Chef Oliver Ridgeway, of Grange Restaurant & Bar, was born and raised in Sussex, England, but since 2011 has called Sacramento home. Being in the heart of California farmland makes Ridgeway’s menu at Grange a snapshot of the season and the neighborhood. There might be Panchmore Ranch trout with farro, beets, peanuts, lemon soubise, and salsa verde on offer, or a Storm Hill zabuton (a cut of beef also known as the chuck tail flap) with smoked chiles, Brentwood corn, pickled onions, radishes, and cilantro. A gluten-free option might be zucchini “zoodles” with pesto.

For Ridgeway, life in the kitchen began in his father’s restaurant, where, he says, he “enjoyed the environment and the buzz.” After studying cooking at Crawley College, he worked at England’s Le Meridian Hotel, the Brighton Metropole Hotel, and the ship Queen Elizabeth II, before heading to the U.S. to stage with chef Paul Prudhomme at K-Paul’s Louisiana Kitchen. He landed gigs cooking for the VIP boxes at the 2000 Olympics in Sydney and the 2002 Olympics in Salt Lake City.
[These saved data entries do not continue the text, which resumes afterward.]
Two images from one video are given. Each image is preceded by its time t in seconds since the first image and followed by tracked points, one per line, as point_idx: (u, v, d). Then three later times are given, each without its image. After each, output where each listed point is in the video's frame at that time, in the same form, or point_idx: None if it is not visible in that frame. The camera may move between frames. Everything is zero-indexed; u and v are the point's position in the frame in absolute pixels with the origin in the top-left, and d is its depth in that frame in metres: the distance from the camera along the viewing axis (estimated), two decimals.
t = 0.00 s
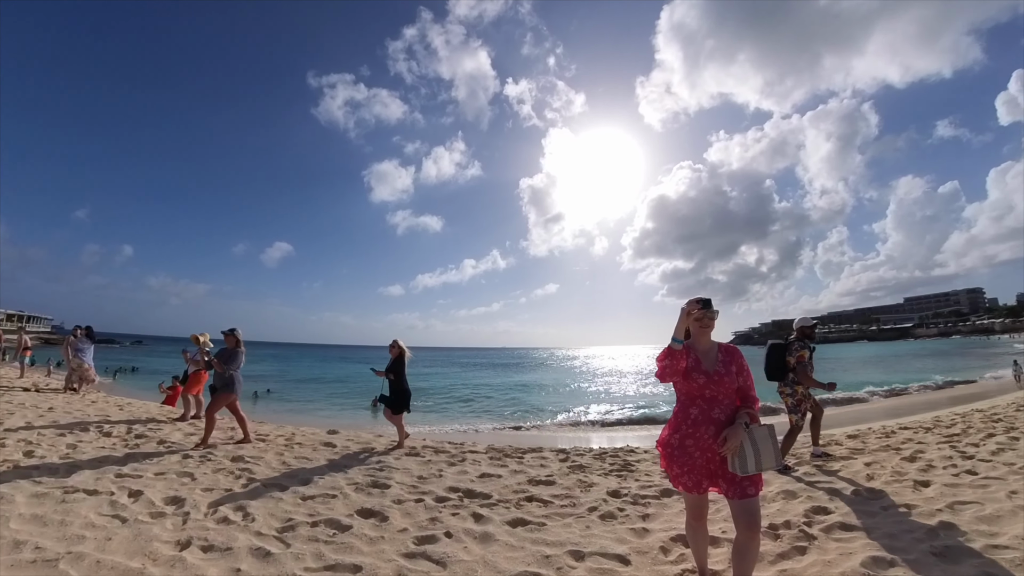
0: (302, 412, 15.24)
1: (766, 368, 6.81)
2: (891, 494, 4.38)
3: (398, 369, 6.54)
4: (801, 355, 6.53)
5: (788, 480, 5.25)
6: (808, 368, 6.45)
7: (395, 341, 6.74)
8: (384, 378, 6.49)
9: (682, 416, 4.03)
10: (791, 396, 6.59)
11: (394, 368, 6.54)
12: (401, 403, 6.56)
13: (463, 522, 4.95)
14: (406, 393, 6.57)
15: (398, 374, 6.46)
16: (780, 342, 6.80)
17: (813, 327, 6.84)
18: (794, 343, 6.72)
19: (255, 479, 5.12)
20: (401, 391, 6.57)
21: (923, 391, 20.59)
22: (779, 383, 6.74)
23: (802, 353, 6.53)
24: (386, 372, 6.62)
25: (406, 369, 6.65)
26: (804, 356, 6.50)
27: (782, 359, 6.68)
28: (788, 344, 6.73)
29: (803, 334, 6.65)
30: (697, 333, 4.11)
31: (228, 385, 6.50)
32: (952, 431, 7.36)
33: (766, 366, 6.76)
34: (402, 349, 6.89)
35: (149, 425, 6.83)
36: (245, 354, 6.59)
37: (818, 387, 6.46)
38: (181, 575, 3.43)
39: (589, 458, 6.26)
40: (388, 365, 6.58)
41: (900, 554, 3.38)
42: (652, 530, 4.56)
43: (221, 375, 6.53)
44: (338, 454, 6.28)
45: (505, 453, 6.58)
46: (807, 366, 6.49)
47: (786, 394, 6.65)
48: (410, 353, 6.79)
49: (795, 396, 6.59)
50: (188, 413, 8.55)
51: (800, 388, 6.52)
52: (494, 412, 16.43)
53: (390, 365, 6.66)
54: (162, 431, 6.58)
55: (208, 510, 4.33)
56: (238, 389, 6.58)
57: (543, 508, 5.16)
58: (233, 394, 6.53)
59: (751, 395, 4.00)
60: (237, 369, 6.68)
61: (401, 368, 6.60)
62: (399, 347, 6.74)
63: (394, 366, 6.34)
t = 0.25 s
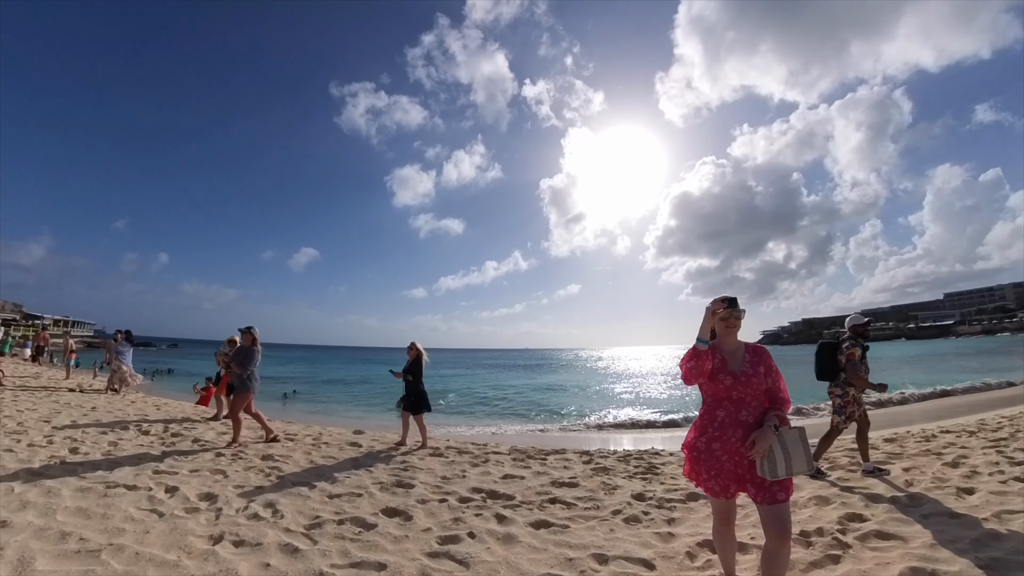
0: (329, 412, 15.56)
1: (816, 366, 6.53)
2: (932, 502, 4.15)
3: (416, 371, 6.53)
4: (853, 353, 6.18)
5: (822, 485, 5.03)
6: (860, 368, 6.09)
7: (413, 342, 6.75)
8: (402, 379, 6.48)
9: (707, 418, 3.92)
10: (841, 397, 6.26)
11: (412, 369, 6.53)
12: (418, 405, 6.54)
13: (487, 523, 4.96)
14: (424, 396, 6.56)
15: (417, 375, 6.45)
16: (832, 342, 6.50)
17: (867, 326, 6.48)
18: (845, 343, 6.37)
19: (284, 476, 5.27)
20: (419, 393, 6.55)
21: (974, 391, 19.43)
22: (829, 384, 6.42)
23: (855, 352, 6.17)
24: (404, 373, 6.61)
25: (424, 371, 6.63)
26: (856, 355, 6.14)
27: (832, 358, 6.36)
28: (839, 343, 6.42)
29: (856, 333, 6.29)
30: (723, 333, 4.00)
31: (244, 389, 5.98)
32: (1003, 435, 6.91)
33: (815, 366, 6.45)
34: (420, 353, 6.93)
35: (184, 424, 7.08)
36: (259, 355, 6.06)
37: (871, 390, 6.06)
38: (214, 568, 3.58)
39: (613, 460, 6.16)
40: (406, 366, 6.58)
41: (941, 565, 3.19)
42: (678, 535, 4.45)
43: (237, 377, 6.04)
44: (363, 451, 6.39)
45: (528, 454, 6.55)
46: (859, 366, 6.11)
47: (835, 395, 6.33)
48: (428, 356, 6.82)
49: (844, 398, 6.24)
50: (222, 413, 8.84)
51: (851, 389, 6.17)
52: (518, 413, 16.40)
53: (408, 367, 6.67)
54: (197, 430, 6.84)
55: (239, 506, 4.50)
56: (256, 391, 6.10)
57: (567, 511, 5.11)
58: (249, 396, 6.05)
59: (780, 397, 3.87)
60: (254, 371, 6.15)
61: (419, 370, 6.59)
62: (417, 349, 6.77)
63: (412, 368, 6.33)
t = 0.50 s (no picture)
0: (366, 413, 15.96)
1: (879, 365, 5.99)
2: (997, 513, 3.81)
3: (440, 372, 6.48)
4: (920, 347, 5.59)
5: (871, 493, 4.72)
6: (930, 363, 5.55)
7: (438, 344, 6.73)
8: (426, 380, 6.46)
9: (744, 421, 3.74)
10: (912, 396, 5.71)
11: (436, 370, 6.50)
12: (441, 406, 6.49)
13: (518, 525, 4.96)
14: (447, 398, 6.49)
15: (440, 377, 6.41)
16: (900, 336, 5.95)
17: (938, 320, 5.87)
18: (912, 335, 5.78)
19: (322, 474, 5.47)
20: (442, 394, 6.52)
21: None
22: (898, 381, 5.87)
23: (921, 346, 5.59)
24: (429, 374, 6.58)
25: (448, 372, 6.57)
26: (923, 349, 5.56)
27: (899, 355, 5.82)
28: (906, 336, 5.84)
29: (924, 325, 5.73)
30: (760, 332, 3.83)
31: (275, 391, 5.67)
32: None
33: (879, 363, 5.98)
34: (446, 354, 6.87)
35: (230, 422, 7.43)
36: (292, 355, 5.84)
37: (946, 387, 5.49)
38: (254, 561, 3.77)
39: (646, 463, 6.01)
40: (431, 367, 6.56)
41: None
42: (714, 542, 4.29)
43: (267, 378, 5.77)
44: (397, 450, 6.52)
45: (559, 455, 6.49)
46: (927, 361, 5.54)
47: (906, 396, 5.77)
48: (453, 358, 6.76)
49: (917, 398, 5.69)
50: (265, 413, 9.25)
51: (923, 387, 5.62)
52: (551, 415, 16.30)
53: (433, 368, 6.63)
54: (242, 428, 7.20)
55: (280, 502, 4.71)
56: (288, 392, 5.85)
57: (598, 514, 5.03)
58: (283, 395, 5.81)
59: (823, 400, 3.65)
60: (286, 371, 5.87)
61: (443, 371, 6.55)
62: (441, 351, 6.75)
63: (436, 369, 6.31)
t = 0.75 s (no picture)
0: (392, 414, 16.22)
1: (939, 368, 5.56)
2: None
3: (459, 373, 6.44)
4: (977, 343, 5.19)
5: (914, 500, 4.47)
6: (991, 361, 5.13)
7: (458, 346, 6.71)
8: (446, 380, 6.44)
9: (774, 425, 3.59)
10: (983, 396, 5.21)
11: (456, 371, 6.47)
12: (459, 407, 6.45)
13: (542, 527, 4.94)
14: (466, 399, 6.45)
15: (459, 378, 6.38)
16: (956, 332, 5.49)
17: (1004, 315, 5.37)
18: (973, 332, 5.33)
19: (350, 474, 5.60)
20: (461, 395, 6.47)
21: None
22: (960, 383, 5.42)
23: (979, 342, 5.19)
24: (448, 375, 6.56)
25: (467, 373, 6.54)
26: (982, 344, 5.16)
27: (957, 352, 5.36)
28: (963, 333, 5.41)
29: (985, 321, 5.31)
30: (789, 332, 3.67)
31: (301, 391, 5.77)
32: None
33: (936, 363, 5.48)
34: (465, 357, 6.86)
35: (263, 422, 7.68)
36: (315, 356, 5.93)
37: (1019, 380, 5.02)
38: (283, 557, 3.91)
39: (673, 467, 5.87)
40: (450, 368, 6.53)
41: None
42: (744, 549, 4.13)
43: (292, 380, 5.77)
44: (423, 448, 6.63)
45: (584, 458, 6.42)
46: (986, 358, 5.12)
47: (975, 397, 5.27)
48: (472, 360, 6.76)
49: (988, 397, 5.19)
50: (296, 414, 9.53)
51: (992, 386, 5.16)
52: (576, 417, 16.16)
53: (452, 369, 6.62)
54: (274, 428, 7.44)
55: (309, 500, 4.86)
56: (312, 394, 5.90)
57: (624, 518, 4.94)
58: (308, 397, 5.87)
59: (857, 402, 3.48)
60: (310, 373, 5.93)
61: (463, 373, 6.51)
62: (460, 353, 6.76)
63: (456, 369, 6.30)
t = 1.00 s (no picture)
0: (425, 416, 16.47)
1: None
2: None
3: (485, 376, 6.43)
4: None
5: (973, 512, 4.14)
6: None
7: (484, 349, 6.73)
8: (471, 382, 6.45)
9: (814, 429, 3.36)
10: None
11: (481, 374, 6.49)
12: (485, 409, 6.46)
13: (574, 532, 4.87)
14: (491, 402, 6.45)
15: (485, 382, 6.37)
16: None
17: None
18: None
19: (383, 474, 5.75)
20: (487, 398, 6.48)
21: None
22: None
23: None
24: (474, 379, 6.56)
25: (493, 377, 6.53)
26: None
27: None
28: None
29: None
30: (829, 331, 3.42)
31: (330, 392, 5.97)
32: None
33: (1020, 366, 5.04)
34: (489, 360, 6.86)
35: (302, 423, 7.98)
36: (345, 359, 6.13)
37: None
38: (319, 553, 4.06)
39: (708, 472, 5.67)
40: (475, 371, 6.55)
41: None
42: (785, 559, 3.92)
43: (321, 382, 5.98)
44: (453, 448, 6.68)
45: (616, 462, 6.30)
46: None
47: None
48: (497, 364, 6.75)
49: None
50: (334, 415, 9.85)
51: None
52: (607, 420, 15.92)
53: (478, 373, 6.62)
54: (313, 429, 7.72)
55: (344, 500, 5.03)
56: (342, 394, 6.12)
57: (657, 524, 4.80)
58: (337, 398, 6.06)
59: (905, 405, 3.23)
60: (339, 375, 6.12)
61: (488, 376, 6.51)
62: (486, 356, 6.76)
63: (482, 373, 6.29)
He was later executive sous chef at New York’s Restaurant Carlyle, and executive chef at The Verandah restaurants at Jumby Bay, Antigua, and Anasazi Restaurant in Santa Fe.

International travel has colored the way Ridgeway looks at a dish, and his openness and inventiveness have landed him twice on the Saveur 100 list, which celebrates the world’s most noteworthy people and places in the world’s food community.